Every so often, one of my clients will get a promotion to a job where the expectations are so different that it’s not clear to them how they fit in anymore. It’s usually a case where they’re moving from a pretty hands-on, directive leadership role and into a role in which they’re coordinating the work of a number of other leaders. This kind of shift can happen a number of times over a career. As the authors of The Leadership Pipeline point out, the first time is usually when the leader moves from manager to manager of managers. Further up the chain, the transition from business manager to managing a group of businesses is another.
If you’re a leader going through this kind of change, it can feel like you’re betwixt and between. It seems like the people both above and below you are making most of the day to day calls so how do you add value?
As I discuss in The Next Level, I suggest you start by asking yourself this question:
What is it, given the role that I’m in and the unique resources and opportunities that come with it, that only I can do?
Every leader needs to come up with their own answer to that question. That said, there are some tips that apply in most of these betwixt and between situations. Here are five of them:
Be the Coach: Resist the urge to jump in and do the work. Spend your energy on coaching your leaders to build their capacity to do what needs to be done. Pay attention to their development and results. Recognize performance. Make changes when necessary.
Be the Bridge: Focus on connecting your group with the larger picture for the organization. Act as a translator and context setter for directives that come from above.

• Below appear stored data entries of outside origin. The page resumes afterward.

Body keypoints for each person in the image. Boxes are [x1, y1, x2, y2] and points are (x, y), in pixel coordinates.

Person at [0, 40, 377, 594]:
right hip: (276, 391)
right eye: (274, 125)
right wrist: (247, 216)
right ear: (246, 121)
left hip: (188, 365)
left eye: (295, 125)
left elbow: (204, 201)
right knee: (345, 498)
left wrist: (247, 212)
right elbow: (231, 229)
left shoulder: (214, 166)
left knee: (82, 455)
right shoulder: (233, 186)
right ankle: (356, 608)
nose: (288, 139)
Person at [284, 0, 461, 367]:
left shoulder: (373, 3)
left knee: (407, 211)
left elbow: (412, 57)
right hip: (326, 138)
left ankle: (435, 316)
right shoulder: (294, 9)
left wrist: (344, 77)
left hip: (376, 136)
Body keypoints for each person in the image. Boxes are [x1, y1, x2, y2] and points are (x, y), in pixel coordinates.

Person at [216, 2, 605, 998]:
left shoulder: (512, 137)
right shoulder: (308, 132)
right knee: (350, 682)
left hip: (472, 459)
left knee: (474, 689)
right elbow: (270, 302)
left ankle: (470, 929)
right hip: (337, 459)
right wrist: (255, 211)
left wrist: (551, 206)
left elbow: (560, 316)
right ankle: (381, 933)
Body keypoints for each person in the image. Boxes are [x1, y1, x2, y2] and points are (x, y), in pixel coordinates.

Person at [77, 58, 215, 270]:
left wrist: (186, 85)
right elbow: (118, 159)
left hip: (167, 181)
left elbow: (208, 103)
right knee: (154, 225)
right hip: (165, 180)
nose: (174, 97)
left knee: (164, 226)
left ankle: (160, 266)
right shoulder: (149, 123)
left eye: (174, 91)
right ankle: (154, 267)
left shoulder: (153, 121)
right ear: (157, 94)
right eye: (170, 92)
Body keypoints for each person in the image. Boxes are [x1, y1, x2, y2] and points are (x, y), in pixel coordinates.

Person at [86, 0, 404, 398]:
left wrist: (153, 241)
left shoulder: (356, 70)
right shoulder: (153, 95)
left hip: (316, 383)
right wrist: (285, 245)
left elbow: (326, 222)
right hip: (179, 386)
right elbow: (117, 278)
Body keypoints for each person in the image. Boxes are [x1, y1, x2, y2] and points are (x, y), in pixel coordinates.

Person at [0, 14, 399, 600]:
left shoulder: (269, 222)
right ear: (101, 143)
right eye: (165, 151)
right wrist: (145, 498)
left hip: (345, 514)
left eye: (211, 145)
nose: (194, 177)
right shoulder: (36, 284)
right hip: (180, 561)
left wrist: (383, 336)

Be the Face: Represent your part of the organization to both internal and external stakeholders. Spend more time listening than talking. Ask open ended questions that help you find out how things are going and where things need to be headed. Share what you learn with your team.
Be the Servant: Serve the people you lead. Run interference for them. Provide air cover. Secure resources when possible and appropriate. Line up key meetings. Support their overall health and well being.
Be the Strategist: Develop and communicate an overall picture and plan for your organization. Involve your leaders in the process. Coach them in developing their own strategies. Make sure the group spends time understanding how the strategies hang together to create the bigger picture. Set expectations that they will support each other’s strategies.
Based on your experience or observation, what other tips do you have for leaders who find themselves betwixt and between?